En sociologie du roman
Empruntant à Lukacs et à Girard, Goldmann affirme qu'il y a une homologie entre la structure romanesque classique et la structure de l'échange dans l'économie libérale et qu'il y a certains parallélismes entre leurs évolutions ultérieures. Il y a une relation entre la forme romanesque et la structure du milieu social à l'intérieur duquel elle s'est développée, entre le roman comme genre littéraire et la société individualiste moderne. La forme romanesque paraît être à Goldmann : «la transposition sur le plan littéraire de la vie quotidienne dans la société individualiste née de la production pour le marché. Il existe une homologie rigoureuse entre la forme littéraire du roman [...] et la relation quotidienne des hommes avec les biens en général, et par extension des hommes avec les autres hommes, dans une société productrice pour le marché». Dans la production pour le marché, la valeur d'échange prime sur la valeur d'usage; ce qui fait que le rapport de la conscience des hommes aux biens est réifié, aliéné, soumis au fétichisme de la marchandise. Comme la société de marché, le roman évolue de la valeur d'usage à la valeur d'échange : il est l'histoire du passage de la première à la seconde.
Comme l'individualisme disparaît à cause de la transformation de la vie économique de la concurrence en monopole, «nous assistons à une transformation parallèle de la forme romanesque qui aboutit à la dissolution progressive et à la disparition du personnage individuel, du héros». Cette disparition a eu lieu en deux étapes :
1°) une étape transitoire, où la biographie de l'individu est remplacée par la biographie du groupe, dans les romans de Malraux;
2°) une deuxième période, qui va de Kafka au nouveau roman, où le héros n'est pas remplacé, où il y a absence du sujet.
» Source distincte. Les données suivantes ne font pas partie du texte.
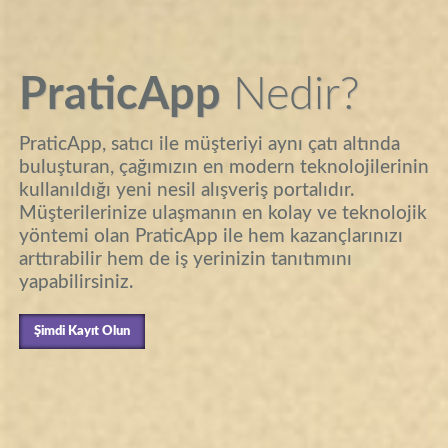
PraticApp
Nedir?
PraticApp, satıcı ile müşteriyi aynı çatı altında
buluşturan, çağımızın en modern teknolojilerinin
kullanıldığı yeni nesil alışveriş portalıdır.
Müşterilerinize ulaşmanın en kolay ve teknolojik
yöntemi olan PraticApp ile hem kazançlarınızı
arttırabilir hem de iş yerinizin tanıtımını
yapabilirsiniz.
Şimdi Kayıt Olun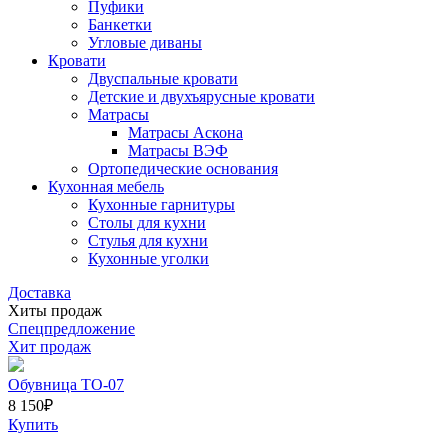
Пуфики
Банкетки
Угловые диваны
Кровати
Двуспальные кровати
Детские и двухъярусные кровати
Матрасы
Матрасы Аскона
Матрасы ВЭФ
Ортопедические основания
Кухонная мебель
Кухонные гарнитуры
Столы для кухни
Стулья для кухни
Кухонные уголки
Доставка
Хиты продаж
Спецпредложение
Хит продаж
Обувница ТО-07
8 150
₽
Купить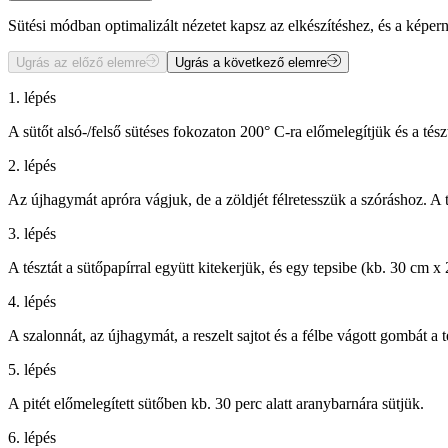
Sütési módban optimalizált nézetet kapsz az elkészítéshez, és a kép
Ugrás az előző elemre
Ugrás a következő elemre
1. lépés
A sütőt alsó-/felső sütéses fokozaton 200° C-ra előmelegítjük és a tész
2. lépés
Az újhagymát apróra vágjuk, de a zöldjét félretesszük a szóráshoz. A toj
3. lépés
A tésztát a sütőpapírral együtt kitekerjük, és egy tepsibe (kb. 30 cm 
4. lépés
A szalonnát, az újhagymát, a reszelt sajtot és a félbe vágott gombát a 
5. lépés
A pitét előmelegített sütőben kb. 30 perc alatt aranybarnára sütjük.
6. lépés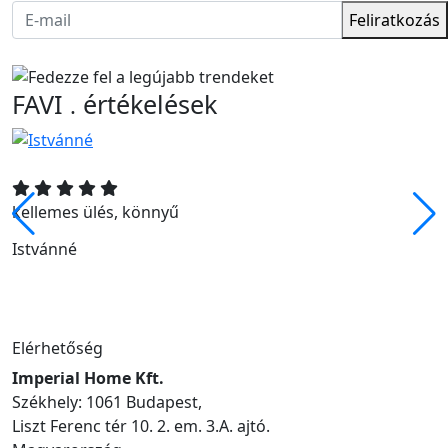
Feliratkozás
FAVI
értékelések
.
kellemes ülés, könnyű
Istvánné
Elérhetőség
Imperial Home Kft.
Székhely: 1061 Budapest,
Liszt Ferenc tér 10. 2. em. 3.A. ajtó.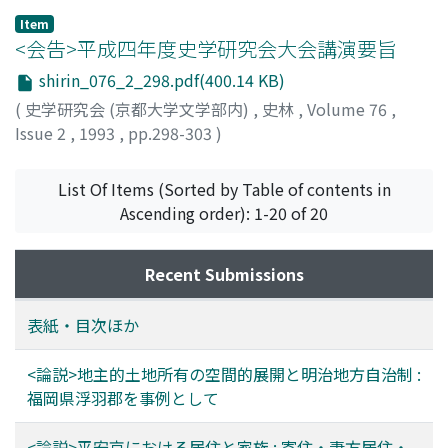
Item
<会告>平成四年度史学研究会大会講演要旨
shirin_076_2_298.pdf(400.14 KB)
(
史学研究会 (京都大学文学部内)
,
史林
,
Volume 76
,
Issue 2
,
1993
,
pp.298-303
)
List Of Items (Sorted by Table of contents in
Ascending order): 1-20 of 20
Recent Submissions
表紙・目次ほか
<論説>地主的土地所有の空間的展開と明治地方自治制 :
福岡県浮羽郡を事例として
<論説>平安京における居住と家族 : 寄住・妻方居住・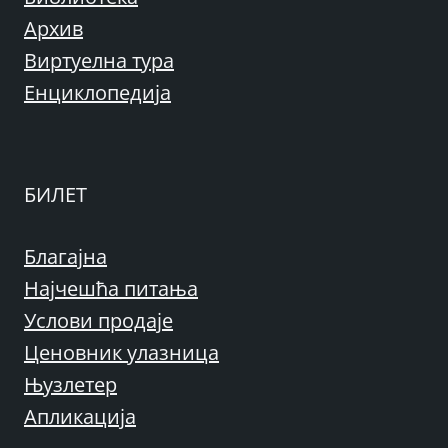
Архив
Виртуелна тура
Енциклопедија
БИЛЕТ
Благајна
Најчешћа питања
Услови продаје
Ценовник улазница
Њузлетер
Апликација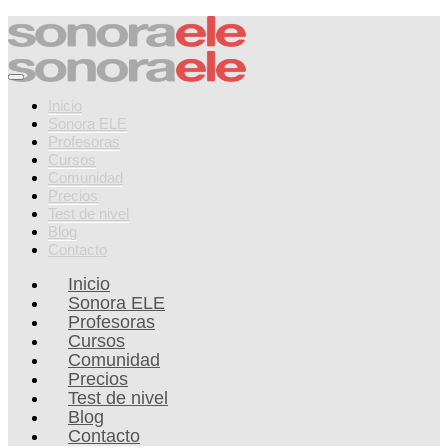
Inicio
Sonora ELE
Profesoras
Cursos
Comunidad
Precios
Test de nivel
Blog
Contacto
Inicio
Sonora ELE
Profesoras
Cursos
Comunidad
Precios
Test de nivel
Blog
Contacto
Le roman (à héros problématique) n'exprime pas la conscience réelle ou possible de la bourgeoisie à l'histoire de laquelle il est lié; il la critique et s'y oppose, selon Goldmann.
Les romans de Malraux et le nouveau roman servent de champ d'application aux analyses goldmaniennes de la forme romanesque. Dans les romans de Malraux, Goldmann retrace l'évolution de la vision du monde des personnages, des héros problématiques, et il tente de faire le lien avec l'évolution de la société bourgeoise. Quant au nouveau roman, il serait l'expression de l'aliénation provoquée par l'évolution du mode de production capitaliste. Le nouveau roman serait donc encore du roman réaliste, car il représente la réification, ce «processus psychologique» qui fait qu'il y a «suppression de toute importance essentielle de l'individu et de la vie individuelle à l'intérieur des structures économiques et, à partir de là, dans l'ensemble de la vie sociale».
C'est pourquoi, dans le nouveau roman, il y a «disparition plus ou moins radicale du personnage et renforcement corrélatif non moins considérable de l'autonomie des objets»; après la dissolution du personnage apparaît «un univers autonome d'objets» dans les romans de Robbe-Grillet. Le nouveau roman est réaliste parce que «sa structure est analogue à la structure essentielle de la réalité sociale» au sein de laquelle il a été écrit : il correspond à la réification, au monde déshumanisé de la réification. Le roman réaliste est à la fois compréhension et explication de la totalité comme étant aliénée, réifiée par le capital; mais il est aussi promesse de désaliénation, de nouvelle totalisation, de libération par une nouvelle totalité : en ce sens, il est humaniste.
Lucien Goldmann. Pour une sociologie du roman.